A response to Chris Blattman’s critique of Charter Cities

Chris Blattman has concerns about Charter Cities. Admittedly, those concerns were published seven years ago. Nevertheless, with Paul Romer’s appointment as Chief Economist of the World Bank the concept of Charter Cities has resurfaced, and with it, the concerns.

Blattman’s concerns are as follows; 1) the sum of good rules is not necessarily a good system, 2) moving out of a failing city is high cost, especially for the marginalized, 3) Charter Cities will likely be too big to fail, 4) Political constraints limit potential of Charter Cities. These are all valid critiques.
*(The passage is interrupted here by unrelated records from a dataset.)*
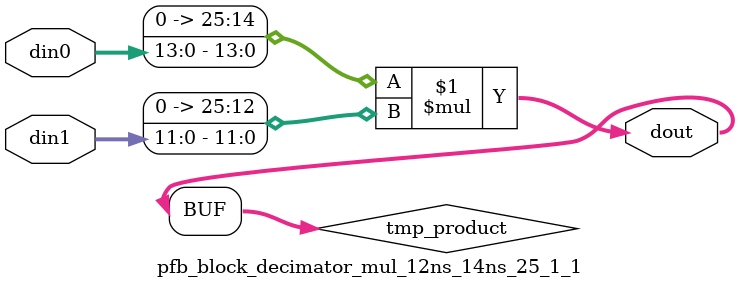
<source format=v>

`timescale 1 ns / 1 ps

  module pfb_block_decimator_mul_12ns_14ns_25_1_1(din0, din1, dout);
parameter ID = 1;
parameter NUM_STAGE = 0;
parameter din0_WIDTH = 14;
parameter din1_WIDTH = 12;
parameter dout_WIDTH = 26;

input [din0_WIDTH - 1 : 0] din0; 
input [din1_WIDTH - 1 : 0] din1; 
output [dout_WIDTH - 1 : 0] dout;

wire signed [dout_WIDTH - 1 : 0] tmp_product;










assign tmp_product = $signed({1'b0, din0}) * $signed({1'b0, din1});











assign dout = tmp_product;







endmodule

</source>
First, with regard to Charter Cities, we know that the sum of good rules is a good system because of evidence from the country administering the Charter City. Denmark, for example, has good institutions. That being said, it is possible, though low probability, that applying Danish rules to Madagascar, for example, would not work as well as in Denmark.

Second, exit alone is unlikely to be a sufficient constraint on Charter Cities. The cost of exit is very high for some. That being said, Charter Cities would have to initially attract these residents. That means that Charter Cities would have to offer substantive improvements over existing conditions to attract residents. There is a long term risk that the quality of the Charter City falters. However, given the initial standard of the Charter City, it is hard to imagine the risk of the Charter City faltering is greater than the risk of the host country faltering.

Third, that the administering country might be pressured to give citizenship to residents of a faltering Charter City is a concern. However, this risk would improve the governance of the Charter City to mitigate such a risk.

Fourth, political constraints do limit Charter Cities. Nevertheless, it is impossible to escape the political process. Opt-in reforms, like Charter Cities, are likely to offer better improvements than traditional legislation which directly affects many interest groups.

More generally, the value of Charter Cities lies in improving institutions. The administration of a developed country is merely a means toward improving institutions. There are other ways of administering new cities which can lead to improved institutions.

What I call proprietary cities are one such alternative. It is important to note that Romer is not a fan. Proprietary cities are private cities where the developer retains land ownership and influences the legal and regulatory system. According to the World Bank, best practices for special economic zones include private development of physical infrastructure. By owning the land, the developer internalizes externalities. Infrastructure increases the value of the land; therefore, the developer is incentivized to provide it.

The same logic applies to legal systems. A good legal system would increase the value of the land. As such, a city developer has an incentive to provide a good legal system. There are numerous multi-billion-dollar new city projects worldwide. Hiring a British judge and implementing common law could add a great deal of value to such projects.

Proprietary cities face different obstacles than Charter Cities. For example, Blattman’s third objection would not apply. At the same time, private companies can be more resistant to public pressure increasing the likelihood of legal abuses.

Of course, there are numerous alternatives beside Charter Cities and proprietary cities. A new city could be administered of a board of representatives from the host country, business community, and World Bank. Nevertheless, broadly speaking, I believe the potential benefits of free cities (my umbrella term) far outweigh the risk.